Following our remand, defendant-appel-lee Carlos Sanchez refused to participate further in the proceedings, and in June 1996, the district court entered a default judgment against him on plaintiffs’ claims under 42 U.S.C. § 1985(3) and pendent Puerto Rico tort law. Eventually, in 1998, plaintiffs negotiated a settlement with the other defendants, but sought, inter alia, an award of damages and attorney’s fees against Sanchez, who took no part in the negotiations leading to the settlement agreement. In May 1999, the district court denied plaintiffs’ request for damages and fees, stating that it based its judgment “upon the same analysis we employed when [in connection with the settlement agreement] we entered judgment against [another defendant]” and cross-referencing three documents which the court believed would explain its ratio decidendi.

Having read the cross-referenced documents and other relevant portions of the record, we find ourselves unable to understand the district court’s reasoning. Moreover, the record as a whole would seem to support plaintiffs’ claimed entitlement to both damages and an attorney fee award. With respect to damages, the default judgment requires that plaintiffs’ allegations of fact against Sanchez “be taken as true and ... be considered established as a matter of law.” Brockton Sav. Bank v. Peat, Marwick, Mitchell & Co., 771 F.2d 5, 13 (1st Cir.1985); see also Smith v. Wade, 461 U.S. 30, 52, 103 S.Ct. 1625, 75 L.Ed.2d 632 (1983) (“[Ojnce liability is found, the [factfinder] is required to award compensatory damages in an amount appropriate to compensate the plaintiff for his loss.” (Emphasis supplied)). Plaintiffs’ allegations, when credited as they must be, certainly seem to establish that plaintiffs suffered a number of harms com-pensable under § 1985(3) and Puerto Rico tort law. Moreover, insofar as the allegations establish that Sanchez acted intentionally and out of hostility towards women, they also seem sufficient to put the question of punitive damages into play. See Smith, 461 U.S. at 51, 103 S.Ct. 1625; Hobson v. Wilson, 737 F.2d 1, 63 (D.C.Cir.1984) (noting that punitive damages can be awarded pursuant to § 1985(3)).
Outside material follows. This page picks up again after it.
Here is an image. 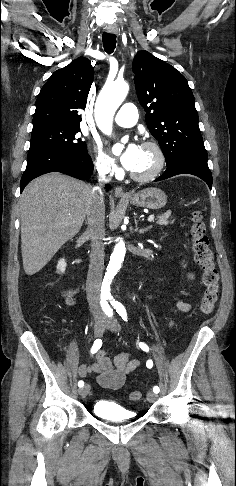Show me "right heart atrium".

Similarly, with respect to attorney’s fees, we note that (1) such fees are to be awarded to “prevailing parties” under 42 U.S.C. § 1988 (making fees available to claimants who prevail under § 1985) except in “special circumstances,” see Williams v. Hanover Hous. Auth., 113 F.3d 1294, 1300-01 (1st Cir.1997); (2) plaintiffs would seem to have “prevailed” in their § 1985(3) claims against Sanchez; (3) no special circumstances making a fee award inappropriate are manifest in the record; and (4) the absence of a fee award against the settling defendants (per the terms of the settlement agreement) would not seem relevant to the question of Sanchez’s fee liability, cf. id. at 1301-02 (emphasizing that fee liability under § 1988 turns not on a defendant’s conduct or circumstances but “on the harm suffered by the plaintiffs and the relief obtained through their lawsuit”).
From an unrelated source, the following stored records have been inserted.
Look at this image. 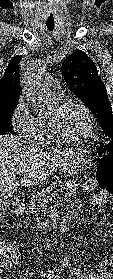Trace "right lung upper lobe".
Masks as SVG:
<instances>
[{"instance_id":"1","label":"right lung upper lobe","mask_w":113,"mask_h":279,"mask_svg":"<svg viewBox=\"0 0 113 279\" xmlns=\"http://www.w3.org/2000/svg\"><path fill=\"white\" fill-rule=\"evenodd\" d=\"M21 56L12 58L0 79V110L15 107L19 98L20 83L18 63Z\"/></svg>"}]
</instances>
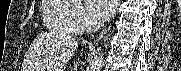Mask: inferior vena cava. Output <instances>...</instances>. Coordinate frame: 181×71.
Instances as JSON below:
<instances>
[{
	"instance_id": "inferior-vena-cava-1",
	"label": "inferior vena cava",
	"mask_w": 181,
	"mask_h": 71,
	"mask_svg": "<svg viewBox=\"0 0 181 71\" xmlns=\"http://www.w3.org/2000/svg\"><path fill=\"white\" fill-rule=\"evenodd\" d=\"M100 27V25L96 22H94L93 20L89 21V23L87 24V32H95L98 30V28Z\"/></svg>"
}]
</instances>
All that said, we are reluctant to remand with directions that damages and fees be awarded without first giving the district court, which presided over this case for years, an opportunity to set forth any basis for its decision that we may have overlooked. We therefore vacate the judgment denying plaintiffs damages and fees and remand to the district court with instructions that it either award plaintiffs damages and fees or explain why, despite the authority we have cited, an award of damages and/or fees is not warranted.

Vacated and remanded. Costs to appellants. 
      
      . Irrespective of damages, plaintiffs have obtained from the district court an injunction permanently banning Sanchez from disrupting the operation of the three facilities that perform abortions which have prosecuted this lawsuit.